Vorarlberg / 16.02.2017 • 17:10 Uhr / 2 Minuten Lesezeit

dornbirn. (cth) Im Bürgerforum wird dieser Tage angeregt über die neue Größe der Restmüllsäcke diskutiert. So wundert sich ein Teilnehmer, wieso die Säcke jetzt nur noch 40 statt 60 Liter messen und trotzdem die gleiche Müllgebühr entrichtet werden muss.

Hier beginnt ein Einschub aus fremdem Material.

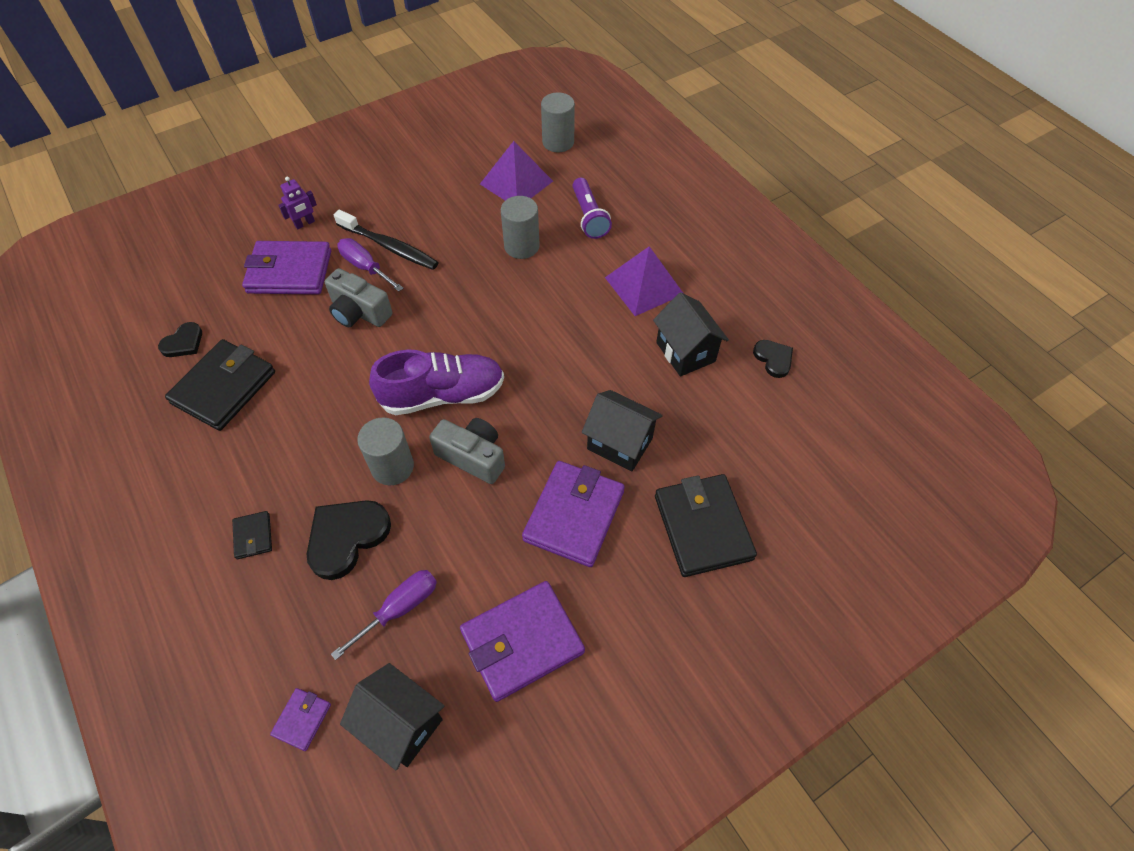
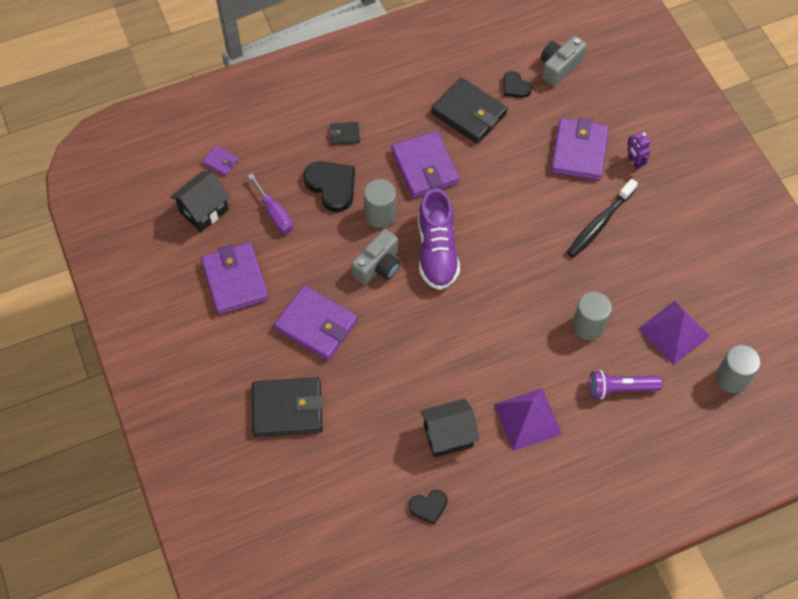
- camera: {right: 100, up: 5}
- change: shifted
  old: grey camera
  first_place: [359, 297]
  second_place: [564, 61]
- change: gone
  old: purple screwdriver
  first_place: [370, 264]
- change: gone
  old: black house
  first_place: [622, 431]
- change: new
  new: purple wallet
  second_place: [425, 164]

Teilnehmerin „Mary8“ stört auch noch, dass die Säcke nicht nur kleiner geworden sind, sondern anscheinend auch noch eine sehr schlechte Qualität haben. „Von meinen vier Stück, haben zwei bereits Löcher“, ärgerte sich die Dornbirnerin.

Entlastung für Werkhofmitarbeiter 

Ralf Hämmerle von der Stadt Dornbirn klärte dazu auf, dass die Stadt mit dieser Umstellung, wie auch alle anderen Gemeinden Vorarlbergs, einer Vorgabe der Arbeitnehmerschutz-Richtlinie der EU folgte. „Die bisherigen Müllsäcke waren deutlich schwerer als die neuen 40-Liter Säcke. Für die Mitarbeiter des Werkhofs bedeutete dies eine erhebliche körperliche Belastung. Mit den kleineren Säcken verringert sich diese“, so Hämmerle und weist darauf hin, dass diese Umstellung, unter anderem auch die Reduktion der Sackgröße, bereits im Vorfeld umfassend kommuniziert wurde.